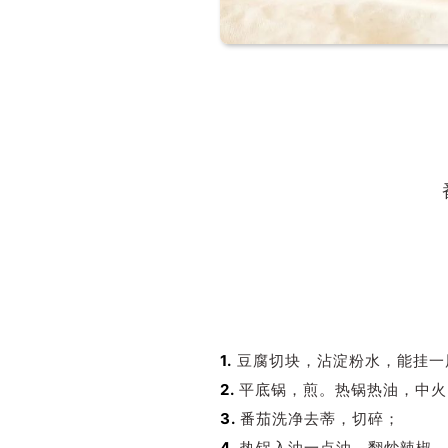
1.
豆腐切块，沾淀粉水，能挂一
2.
平底锅，煎。热锅热油，中火
3.
番茄洗净去蒂，切碎；
4.
热锅入油一点油，翻炒辣椒，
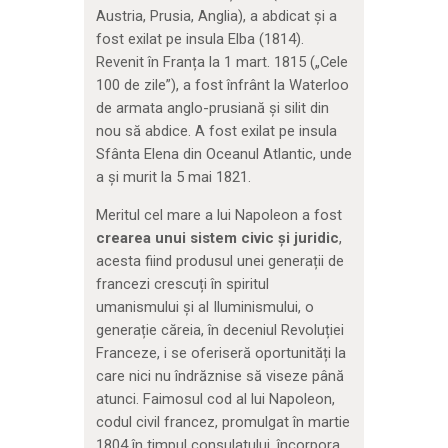
Austria, Prusia, Anglia), a abdicat și a
fost exilat pe insula Elba (1814).
Revenit în Franța la 1 mart. 1815 („Cele
100 de zile”), a fost înfrânt la Waterloo
de armata anglo-prusiană și silit din
nou să abdice. A fost exilat pe insula
Sfânta Elena din Oceanul Atlantic, unde
a și murit la 5 mai 1821.
Meritul cel mare a lui Napoleon a fost
crearea unui sistem civic și juridic
,
acesta fiind produsul unei generații de
francezi crescuți în spiritul
umanismului și al Iluminismului, o
generație căreia, în deceniul Revoluției
Franceze, i se oferiseră oportunități la
care nici nu îndrăznise să viseze până
atunci. Faimosul cod al lui Napoleon,
codul civil francez, promulgat în martie
1804 în timpul consulatului, încorpora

****************

About this exercise ▸
Word for word, repeat the lines that begin at the one with "a și murit la 5 mai 1821." and continue to the end of the listing above.

Written answer ▸
a și murit la 5 mai 1821.
Meritul cel mare a lui Napoleon a fost
crearea unui sistem civic și juridic
,
acesta fiind produsul unei generații de
francezi crescuți în spiritul
umanismului și al Iluminismului, o
generație căreia, în deceniul Revoluției
Franceze, i se oferiseră oportunități la
care nici nu îndrăznise să viseze până
atunci. Faimosul cod al lui Napoleon,
codul civil francez, promulgat în martie
1804 în timpul consulatului, încorpora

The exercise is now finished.